Today I bought a camera at a local vintage store. It was a bit impulsive, but I have two rolls of film that expire in September and it was only $12. I’ve also been very interested in learning more about photography with film rather than my usual dSLR. I want that surprise of seeing how the pictures really turned out at the end of the roll.
I feel that those surprises can teach us something about life. There I was, carefully selecting subjects for my 27 photos and meticulously lining up the shots, and I have no promise that any of them will even turn out. Last time I took pictures with film—a disposable camera, 2009—I never got to see how a single shot looked because the camera was old and the film, ruined.
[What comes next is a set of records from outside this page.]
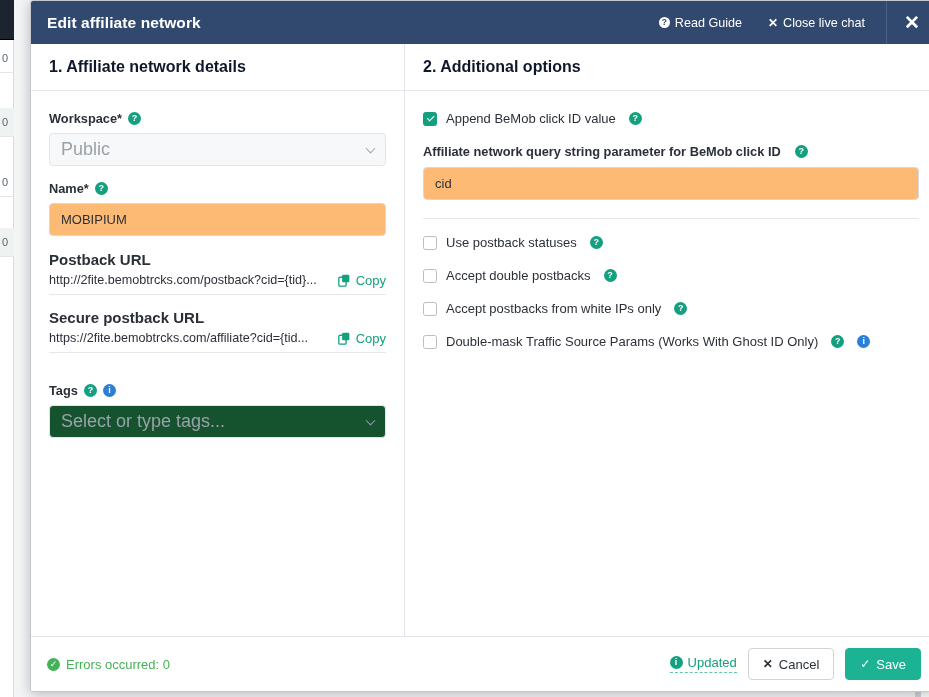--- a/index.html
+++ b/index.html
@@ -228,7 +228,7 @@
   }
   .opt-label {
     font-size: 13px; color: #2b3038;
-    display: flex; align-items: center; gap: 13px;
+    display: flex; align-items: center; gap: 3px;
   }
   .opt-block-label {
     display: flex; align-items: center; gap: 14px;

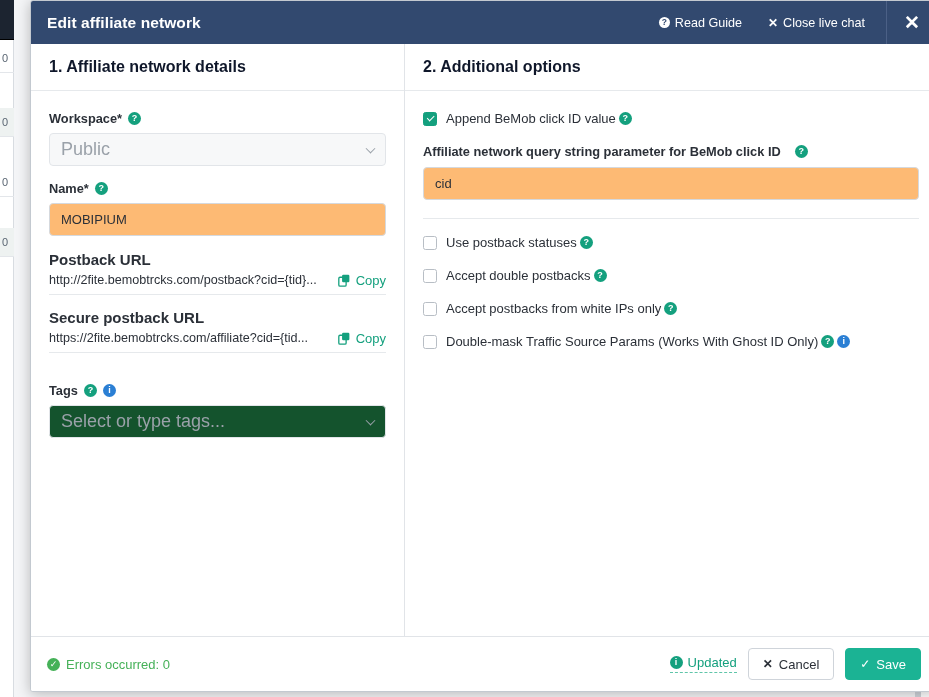--- a/index.html
+++ b/index.html
@@ -157,7 +157,7 @@
   .text-input {
     width: 100%; height: 33px;
     border: 1px solid #d5d9de; border-radius: 4px;
-    background: #fdba74;
+    background: #fef9c3;
     padding: 0 11px;
     font-size: 13px; color: #2b3038;
     font-family: "Liberation Sans", sans-serif;

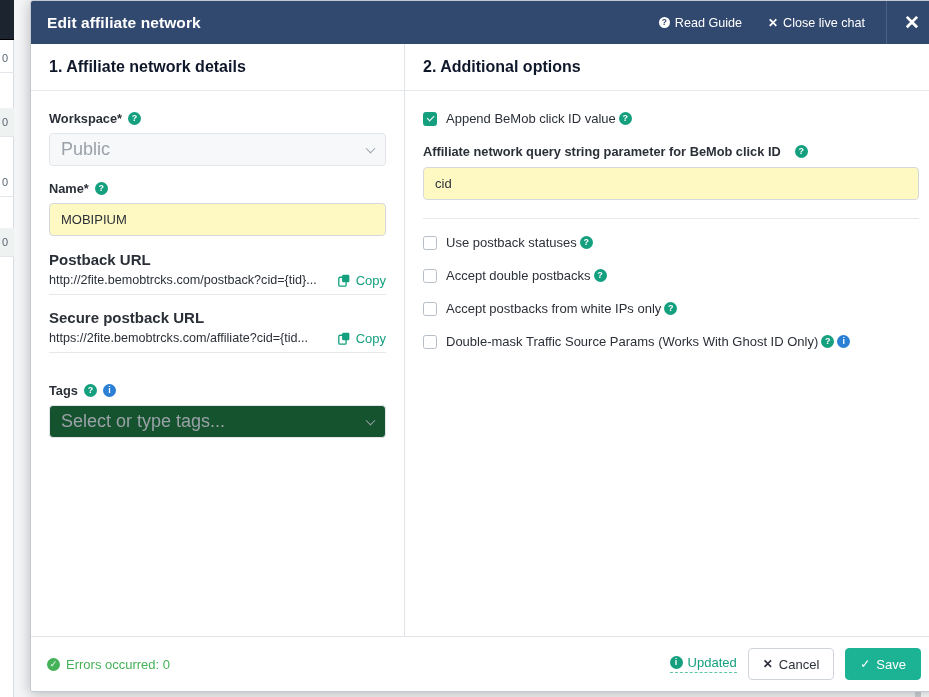--- a/index.html
+++ b/index.html
@@ -190,7 +190,7 @@
     margin-bottom: 5px;
   }
   .url-row {
-    display: flex; 
+    display: flex; align-items: center;
     border-bottom: 1px solid #e6e9ec;
     padding-bottom: 6px;
   }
None of my pictures turned out, and even though I have more hope in this camera, I don’t know that I’ll have better luck this time. My photos may turn out but not be exposed correctly, or they could all be blurry or show scratches from the lens or just not be composed how I had imagined through the viewfinder. I don’t know this camera, what it’s capable of or if it can be trusted. But I put a lot of time into it today, taking pictures and praying they’d turn out.
I like the limit that film provides, though. With 27 pictures available and no retakes, I’m not going to waste time or space on seven consecutive shots of something, trying to get that one perfect picture as I would do on a digital camera, where I have space for nearly 1,000 pictures and can easily erase the six less-than-perfect options. 27 pictures require thought. They require patience, careful selection and attention to details. You have to take your picture-taking slowly, as if to get it right the first time, because there is little room for error; there won’t necessarily be a second time. Sure, you could go back another day if the picture didn’t turn out as you envisioned, but that particular moment would be gone. It would be too late.
Not just that, but my camera can only see so far; only so much can fit into a picture. This tiny box can only do so much. A picture can only tell so much of a story (and not much, at that). I’ve found that the things about my day—about my summer—that I most wish to capture can’t be held in a photograph. The way a moment smells; how my hair falls, blown in the wind; the thrill of the first few notes of a favorite song beginning to play; a good hug from a friend; that feeling inside that makes you want to dance. All fleeting glimpses of something wonderful, all beautiful and inexplicable and not fit for a snapshot. Even my new (old) camera has an uncontainable essence to it. Life can’t be contained. Not in pictures. Not in my words, no matter how much I fancy my writing; it cannot do justice to an experience. We will never contain what we most long to hold onto.